Sync Your Folder to ChatGPT: the story behind `openai-folder-sync`

created: Friday, Aug 29, 2025
Depicting a local directory being synched into a chat-bubble with the openai logo

A while back I kept running into the same problem: I had a bunch of notes, specs, and markdown docs on my laptop, but when I opened ChatGPT and asked questions about them, the model obviously didn’t know they existed. Copy-pasting files was tedious; manually uploading one by one wasn’t much better. So I built a tiny CLI that does the boring bit for me: openai-folder-sync, a command-line tool that syncs a local directory to an OpenAI Vector Store, so those files become searchable context for ChatGPT.

Why a vector store?

OpenAI’s file search is built around a vector store. You add files to a store, they’re processed into embeddings, and assistants (or ChatGPT via connected tools) can retrieve and ground answers using those files. It’s a clean model, but it assumes you’ll remember to upload and maintain your file set. A sync step—which mirrors a folder you already care about—is closer to how we work day to day.

What the tool does

openai-folder-sync scans a directory on your machine, filters files by extension, and pushes them to an existing vector store. You can run it once to populate a store, or add it to your routine (e.g., a cron job) to keep your knowledge base fresh. There’s also a switch to embed git metadata (branch and commit) into the uploaded content, so when ChatGPT cites something, you know exactly which version it came from.

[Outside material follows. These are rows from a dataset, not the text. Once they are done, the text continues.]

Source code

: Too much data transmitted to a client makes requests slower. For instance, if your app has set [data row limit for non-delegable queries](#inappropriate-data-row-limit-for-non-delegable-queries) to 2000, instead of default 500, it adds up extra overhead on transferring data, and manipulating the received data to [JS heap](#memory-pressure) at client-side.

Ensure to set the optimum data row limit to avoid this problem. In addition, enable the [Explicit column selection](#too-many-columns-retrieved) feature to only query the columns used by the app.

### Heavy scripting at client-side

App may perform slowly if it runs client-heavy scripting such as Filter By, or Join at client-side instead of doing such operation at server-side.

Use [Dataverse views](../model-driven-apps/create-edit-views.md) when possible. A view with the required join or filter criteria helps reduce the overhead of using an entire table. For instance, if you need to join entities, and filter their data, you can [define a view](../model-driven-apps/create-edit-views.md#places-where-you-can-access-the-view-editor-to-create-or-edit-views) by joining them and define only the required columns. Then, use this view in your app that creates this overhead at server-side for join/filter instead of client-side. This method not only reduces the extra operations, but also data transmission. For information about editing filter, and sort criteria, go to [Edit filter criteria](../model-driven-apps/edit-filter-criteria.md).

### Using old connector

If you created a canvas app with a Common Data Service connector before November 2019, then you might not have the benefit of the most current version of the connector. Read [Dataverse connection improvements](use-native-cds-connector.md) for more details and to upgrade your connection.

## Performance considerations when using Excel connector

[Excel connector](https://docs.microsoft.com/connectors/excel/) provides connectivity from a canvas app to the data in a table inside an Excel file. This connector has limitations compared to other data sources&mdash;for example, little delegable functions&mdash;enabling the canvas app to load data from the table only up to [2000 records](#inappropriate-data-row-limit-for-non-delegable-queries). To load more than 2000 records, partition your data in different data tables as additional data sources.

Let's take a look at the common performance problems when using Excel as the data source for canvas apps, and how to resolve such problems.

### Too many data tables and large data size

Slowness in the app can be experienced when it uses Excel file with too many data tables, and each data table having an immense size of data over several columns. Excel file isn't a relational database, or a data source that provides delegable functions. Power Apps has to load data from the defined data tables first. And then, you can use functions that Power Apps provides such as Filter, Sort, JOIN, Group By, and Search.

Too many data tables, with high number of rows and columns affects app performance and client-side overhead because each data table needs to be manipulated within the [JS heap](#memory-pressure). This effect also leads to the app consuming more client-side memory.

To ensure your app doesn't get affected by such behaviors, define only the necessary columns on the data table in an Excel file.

Repo: https://github.com/JensWalter/openai-folder-sync

Installation

It’s written in Rust and installs via Cargo:

cargo install --git https://github.com/JensWalter/openai-folder-sync.git

Cargo will build and place the openai-folder-sync binary on your PATH.

Usage

You’ll need an OpenAI API key and an existing vector store ID (looks like vs_…). Then point the CLI at your folder:

openai-folder-sync \
  --vector-store 'vs_ABCDEFGHIJK' \
  --local-dir '/Users/jens/tmp/wiki/content' \
  --extensions md

Prefer running through Cargo during development?

cargo run -- \
  --vector-store 'vs_ABCDEFGHIJK' \
  --local-dir '/Users/jens/tmp/wiki/content' \
  --extensions md

Most flags can also be set via environment variables:

export OPENAI_API_KEY=sk-...
export VECTOR_STORE=vs_ABCDEFGHIJK
export LOCAL_DIR=/Users/jens/tmp/wiki/content
export EXTENSIONS=md,txt,pdf
export GIT_INFO=true

openai-folder-sync

Common flags
  --vector-store / VECTOR_STORE – target store ID
  --local-dir / LOCAL_DIR – folder to sync
  --extensions / EXTENSIONS – comma-separated list
  --git-info / GIT_INFO – include git metadata (true|false)
  --help – show all options

How this fits with ChatGPT

Once the files are in a vector store, ChatGPT (or your Assistants API apps) can retrieve relevant snippets from those files while answering your questions. That means you can ask things like “What did the proposal say about the migration timeline?” and the model will pull the relevant context from your synced docs—no copy-paste required. Your folder effectively becomes a living knowledge base.

Tips & gotchas

Example workflow

  1. Create one vector store per knowledge domain (e.g., “Company Wiki”, “Research Notes”).
  2. Point openai-folder-sync at the matching local folder.
  3. Run it as part of your writing routine (for me: after pushing to main).
  4. Ask ChatGPT questions and let retrieval do the heavy lifting.

Roadmap

I currently have no further plans for this tool. If you think something is still missing, just open an issue or PR.

If you want to try it, the repository includes install and usage details plus help output. I built it to make my own workflow simpler; if it saves you from a few copy-paste marathons and helps ChatGPT answer from your real documents, that’s a win. Happy syncing!